The motion, filed in the Alexandria, Virginia-based federal district court for the eastern district of Virginia, says that Manning’s “incarceration is not serving its only permissible purpose”—to coerce her testimony. Rather, the motion argues, the detention is clearly punitive.
Manning has been held in contempt of court and locked away at the Alexandria Detention Center nearly continuously since March 2019. She may be held as long as 18 months unless she agrees to testify to a grand jury about WikiLeaks and its founder, Julian Assange, who remains at a London prison as the U.S. government seeks his extradition.
The detention is also economically costly. Manning is being fined $1000 per day, which her supporters have panned as an “outrageous” escalation of the U.S. government’s ongoing harassment of her.
Manning’s attorney Moira Meltzer-Cohen explained how the continued detention is out of legal bounds.
“A witness who refuses to cooperate with a grand jury subpoena may be held in contempt of court, and fined or incarcerated,” she said in a statement. “The only permissible purpose for sanctions under the civil contempt statute is to coerce a witness to comply with the subpoena.
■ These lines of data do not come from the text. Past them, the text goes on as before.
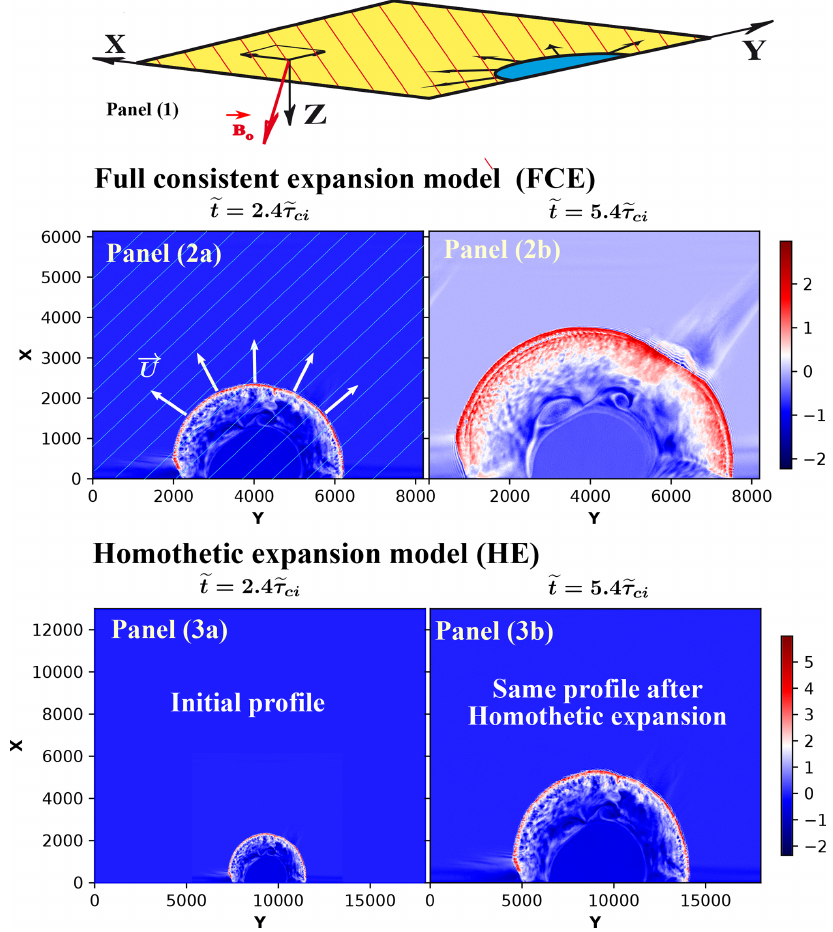
Figure 1. Panel (1) plots the simulation plane geometry; the (cid:101) B o magnetostatic field is mainly outside and directed downward from the plane. Panels (2a, b) illustrate the evolution of the magnetic field (cid:101) B tz in the fully consistent expansion (FCE) model (time dependent), respectively, at (cid:101) t init = 2 . 4 (cid:101) τ ci and (cid:101) t simul = 5 . 4 (cid:101) τ ci . In panel (2a) , used as a reference, the vector velocity (cid:101) U = (cid:101) v shock has been superimposed to illustrate the shock front propagation (white thick arrows); the arrow length is not at the right scale. In addition, the projection of the (cid:101) B o magnetic field lines has been reported (oblique white thin lines). Panels (3a, b) illustrate one example of the curved magnetic field (cid:101) B tz in the homothetic expansion (HE) model (time independent), where the shock profile is fixed in time but expands in space via an expanding factor proportional to the shock front velocity v shock × t ; this shock profile has been chosen at the time (cid:101) t init = 2 . 4 (cid:101) τ ci of the self-consistent simulation. From this time, the shock front dilates by a factor of 2 . 6 compared to its initial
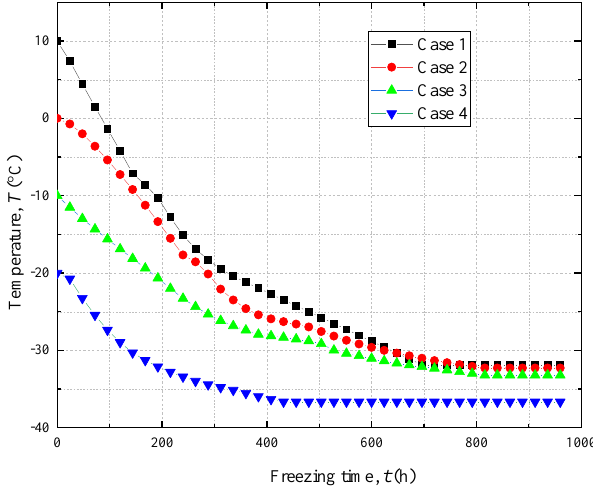
Figure 6. Temperature development at the observation point during freezing at different initial tem- peratures.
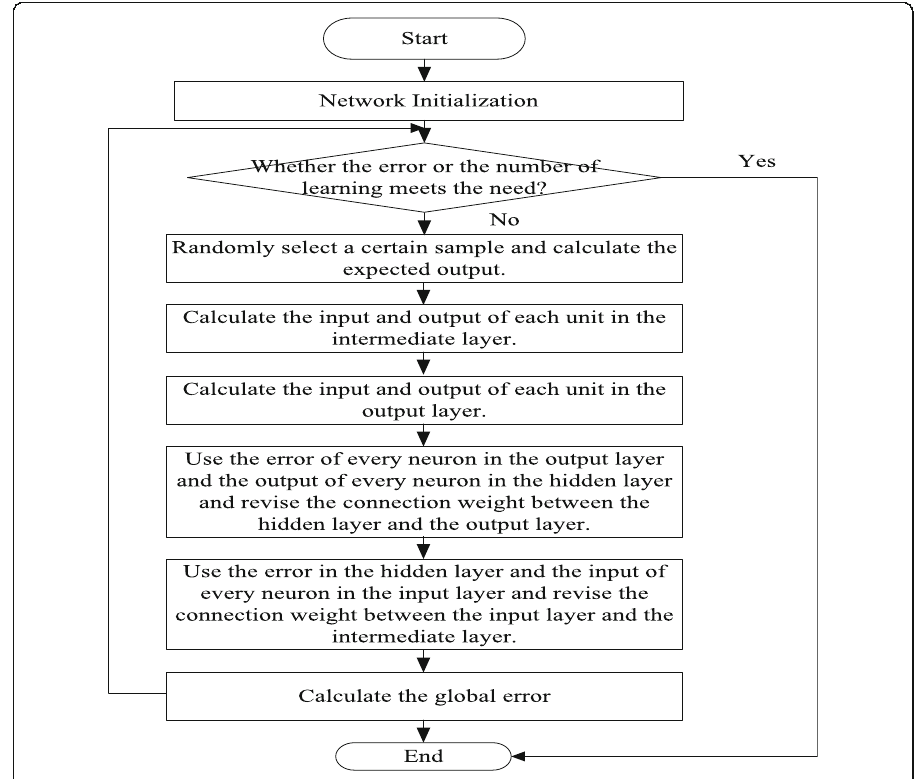
Fig. 2 Flowchart of BP neural network based on momentum-adaptive learning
If compliance is impossible, either because the grand jury is no longer in existence, or because the witness is incoercible, then confinement has been transformed from a coercive into a punitive sanction, and thus is in violation of the law.”
“Over the last decade Chelsea Manning has shown unwavering resolve in the face of censure, punishment, and even threats of violence,” says the new motion. In “light of her history, it should surprise nobody to find that she has the courage of her convictions.”
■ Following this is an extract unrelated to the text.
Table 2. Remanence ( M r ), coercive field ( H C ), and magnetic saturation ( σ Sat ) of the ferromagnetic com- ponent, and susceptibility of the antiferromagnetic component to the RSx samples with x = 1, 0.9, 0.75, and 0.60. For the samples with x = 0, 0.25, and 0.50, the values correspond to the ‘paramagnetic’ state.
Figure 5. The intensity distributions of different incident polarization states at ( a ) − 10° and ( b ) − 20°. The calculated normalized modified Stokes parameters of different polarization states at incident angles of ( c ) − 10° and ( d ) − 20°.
“She reiterated her refusal to cooperate with the grand jury process before this court, and has now reiterated that refusal every day for more than 11 months,” the motion adds. “There is no reason to believe she will at this late date experience a change of heart; there is a profusion of evidence that she will not.”
The attorneys included as evidence United Nations Special Rapporteur on Torture Nils Melzer’s November 2019 letter to the U.S. government expressing his concern about Manning’s incarceration, “particularly given the history of her previous conviction and ill-treatment in detention.”
Melzer said that Manning’s current detention may amount to “an open-ended, progressively severe measure of coercion fulfilling all the constitutive elements of torture or other cruel, inhuman or degrading treatment or punishment.”
Manning’s lawyers also included in their motion a report from a clinical expert on Manning’s personality that described her “willingness to endure social disapproval as well as formal punishments” to pursue her values.
“No realistic possibility remains that continued confinement or other sanctions will bring about Ms. Manning’s testimony,” says the motion. “Further confinement cannot attain its stated coercive purpose, and therefore will be not simply futile, but impermissibly punitive.
Manning confirmed her stance against her incarceration in a statement Wednesday.
“No matter how much you punish me, I will remain confident in my decision,” she said. “I have been separated from my loved ones, deprived of sunlight, and could not even attend my mother’s funeral. It is easier to endure these hardships now than to cooperate to win back some comfort, and live the rest of my life knowing that I acted out of self interest and not principle.”